Charlie Harger joined KIRO Newsradio 97.3 FM in 2021 as the outlet’s News Director after previously spending 19 years as an anchor and reporter at crosstown KOMO, now known as Northwest Newsradio. And while he called the staff and audience “super welcoming,” replacing a legend like Dave Ross — who had been with the station for 47 years — is an intimidating proposition.

“This is a brand that people across the country know, especially in the industry. This is a heritage station and this is where people want to be,” he shared. “We have just such a long line of prominent morning show hosts … So the idea that I get to do this, it really is something special.”

He said that he thought his role as News Director was going to be his final landing spot, with the days of being on-air behind him. But when the opportunity arose, he was prompted to try out for the spot by KIRO Newsradio 97.3 FM Program Director Bryan Buckalew.

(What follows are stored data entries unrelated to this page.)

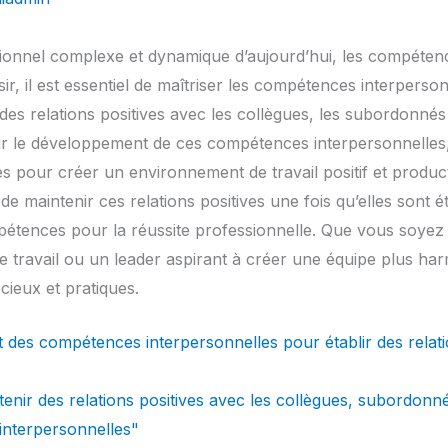
ionnel complexe et dynamique d’aujourd’hui, les compéten
sir, il est essentiel de maîtriser les compétences interperson
 des relations positives avec les collègues, les subordonnés 
sur le développement de ces compétences interpersonnelle
ées pour créer un environnement de travail positif et produc
e maintenir ces relations positives une fois qu’elles sont ét
pétences pour la réussite professionnelle. Que vous soye
de travail ou un leader aspirant à créer une équipe plus ha
cieux et pratiques.
des compétences interpersonnelles pour établir des relatio
nir des relations positives avec les collègues, subordonn
nterpersonnelles"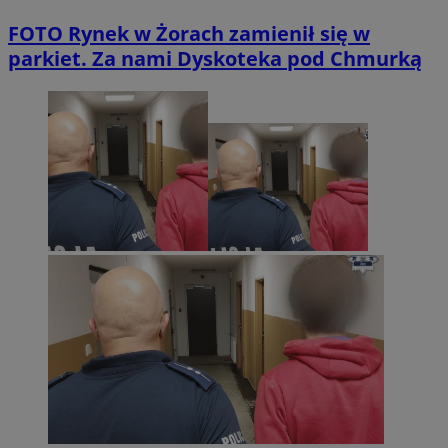
FOTO
Rynek w Żorach zamienił się w
parkiet. Za nami Dyskoteka pod Chmurką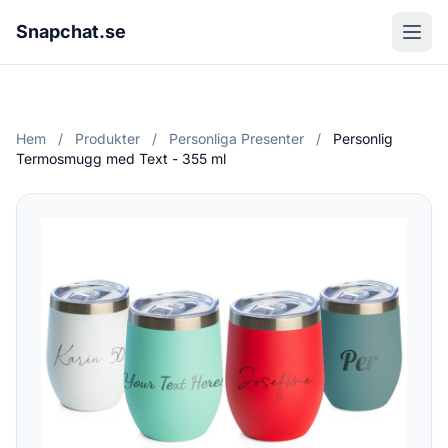
Snapchat.se
Hem
/
Produkter
/
Personliga Presenter
/
Personlig
Termosmugg med Text - 355 ml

“News Director was really what I thought my career was and I would have been so, so happy to do that. But this opening, I hadn’t even really applied for it. Our program director basically said ‘You really should try out for this role.’ I’m glad he did. We were able to get a really great news director to take over after me. He’s actually my old news director, as well. He’s doing an awesome job, and it really does feel like we’re firing on all cylinders.”

KIRO Newsradio 97.3 FM tabbed Frank Lenzi to serve as its News Director to fill the slot vacated by Harger taking the morning host position. Lenzi, like Harger, came to the station after a long tenure at Northwest Newsradio.

Dave Ross and Gregg Hersholt — the two previous hosts of the venerable morning news show — have each been endorsers of Harger’s appointment to the position. The pair each voiced liners as a way to introduce the new host to the audience lending their credibility to Harger.

“Dave really gave a great endorsement of me to the audience. That’s something I’ll never forget. We have Dave doing liners for the show, so there he is a couple times a morning introducing me. But we also have Gregg Hersholt doing liners for the show and introducing me,” he said, noting that it’s the “Mount Rushmore of KIRO” telling listeners to trust him as he begins his tenure.

It’s easy to enter a situation and try to reinvent the wheel. But Seattle’s Morning News has what Charlie Harger described as “good bones,” so there wasn’t much that needed to be tweaked. Harger, however, is working on putting his own stamp on the show, which involves a community-focused approach.

“I think the one thing I’ve been trying to do is get out in the field and report from the scenes of stories and interview people in the field, which I think is really helpful, especially here in the Seattle area,” said Harger. “Unlike a lot of the country, there has been an uptick in violent crime here, and so not just doing crime stories, but talking with crime victims, I think, and kind of speaking with the community and advocating for the community, that’s something I really enjoy the opportunity to do.

“But also coming in and doing so many of the same things that have been done before, but I might just approach them a little bit differently. What I decided very early on was I did not want to be a copy of Dave, because the audience would be able to sniff that out. I have a different personality, kind of a different take, but I also appreciate and embrace the heritage of this show and what really sets it apart from anything else in the Seattle market.”

Seattle’s Morning News airs from 5-9 AM on the Bonneville International news/talk station.